The flares are classified according to how powerful they are, as A, B, C, M or X, with X being the most powerful. The latest flare SDO detected was an X-class flare.

According to NASA there was a coronal mass ejection (CME) associated with all three flares, but none of them are expected to travel directly to earth, however NASA computer models suggest that the latest CME may give a glancing blow to Earth on the morning of September 11, and might create some aurora.

The flares are seen first, as the light and radiation take only eight minutes to get to Earth. The CME moves slower and takes days, in the same way that thunder follows lightning.

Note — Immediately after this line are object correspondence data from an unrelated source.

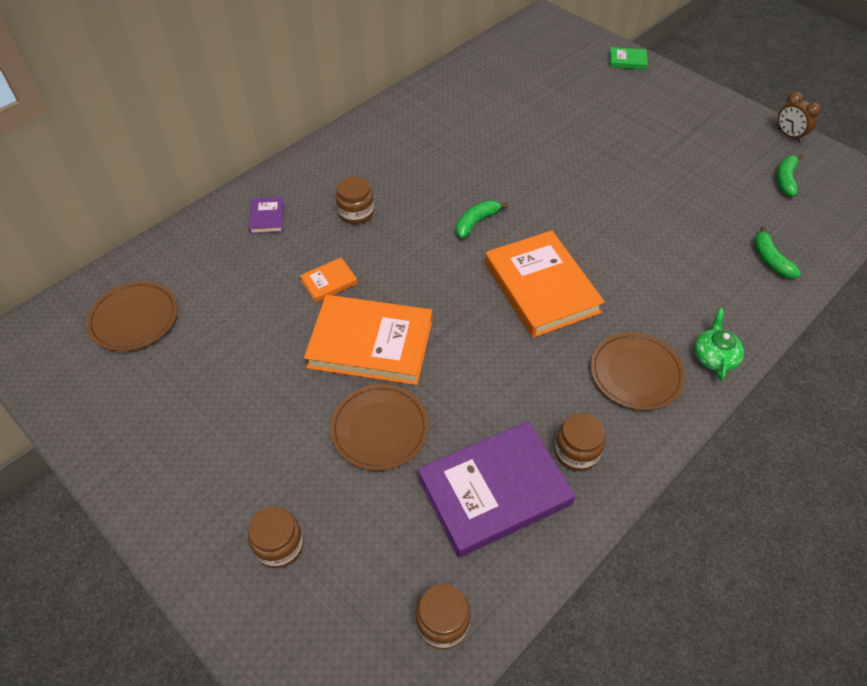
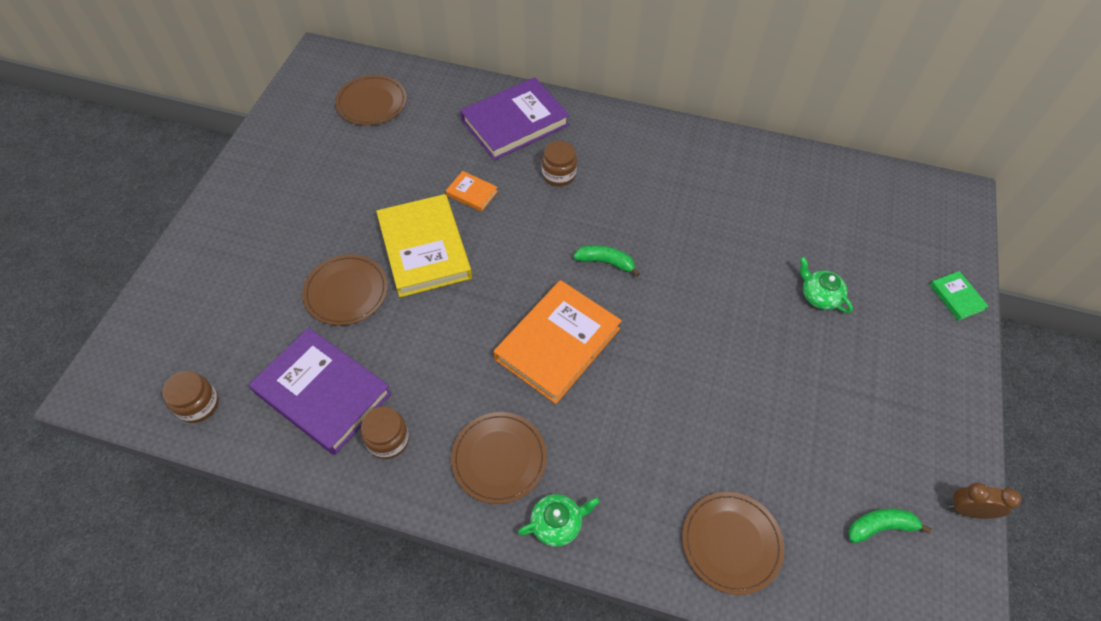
camera: 60 degrees right, 5 degrees up
brown jar [248,506,304,568] -> none
purple book [249,197,284,234] -> purple book [460,77,570,161], size x2.23
orange book [304,295,432,385] -> yellow book [376,194,472,298]
green banana [754,226,801,278] -> brown plate [682,492,784,595]
brown clock [778,92,821,143] -> brown clock turned 75 degrees clockwise [949,482,1022,519]
none -> green teapot [800,257,853,313]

The powerful blazes are a part of a larger pattern as Solar activity has been booming over the past few months and as the sun is transitioning to a busier cycle in 2013 scientists expect more solar activity in the next three to five years.

The largest recent solar flare was in December 2006, which measured X9 on the solar flare scale.

A solar flare, known as a solar prominence is a large, bright feature extended outwards from the sun's surface. Prominences are anchored to the Sun's surface in the photosphere, and extend outwards into the Sun's hot outer atmosphere, called the corona, NASA reported.

A prominence forms over timescales of about a day, and stable prominences may persist in the corona for several months, looping hundreds of thousands of miles into space. Scientists are still researching how and why prominences are formed.